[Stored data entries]
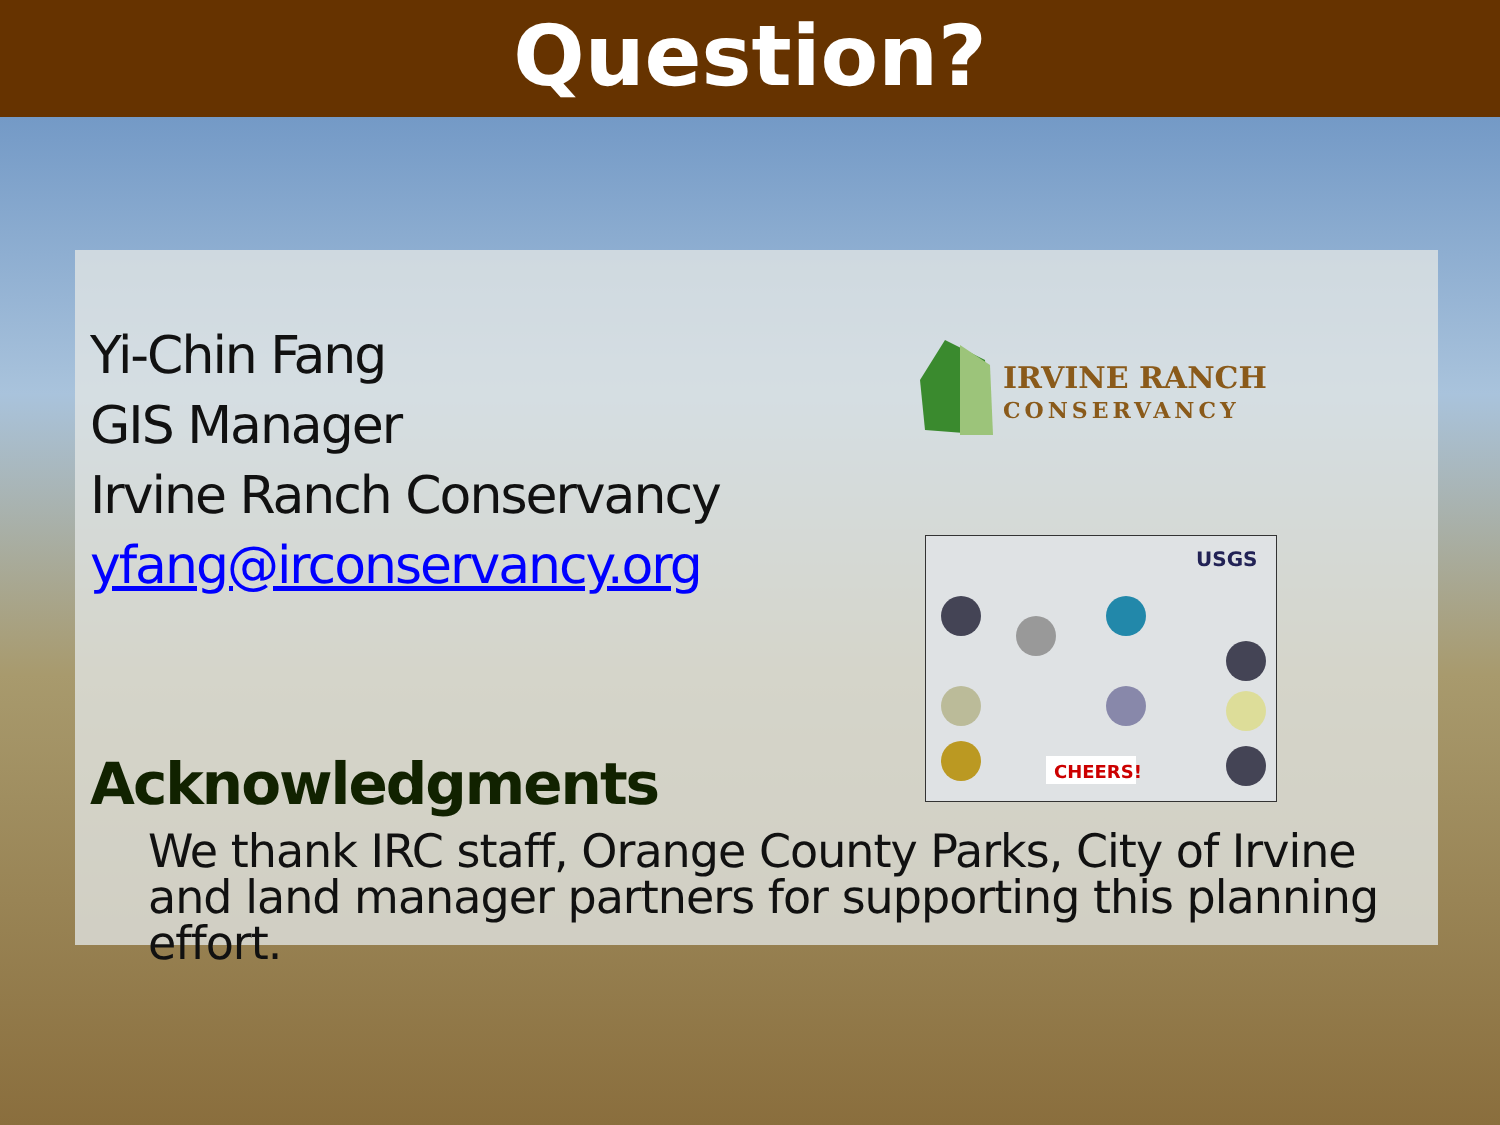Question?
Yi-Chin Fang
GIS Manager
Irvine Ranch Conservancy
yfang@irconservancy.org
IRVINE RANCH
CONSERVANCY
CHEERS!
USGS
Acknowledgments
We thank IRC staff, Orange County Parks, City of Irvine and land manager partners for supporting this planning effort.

-- Task brief --
Could the entries above be written out word for word, pictures excluded?

-- Result below --
Question?
Yi-Chin Fang
GIS Manager
Irvine Ranch Conservancy
yfang@irconservancy.org
IRVINE RANCH
CONSERVANCY
CHEERS!
USGS
Acknowledgments
We thank IRC staff, Orange County Parks, City of Irvine and land manager partners for supporting this planning effort.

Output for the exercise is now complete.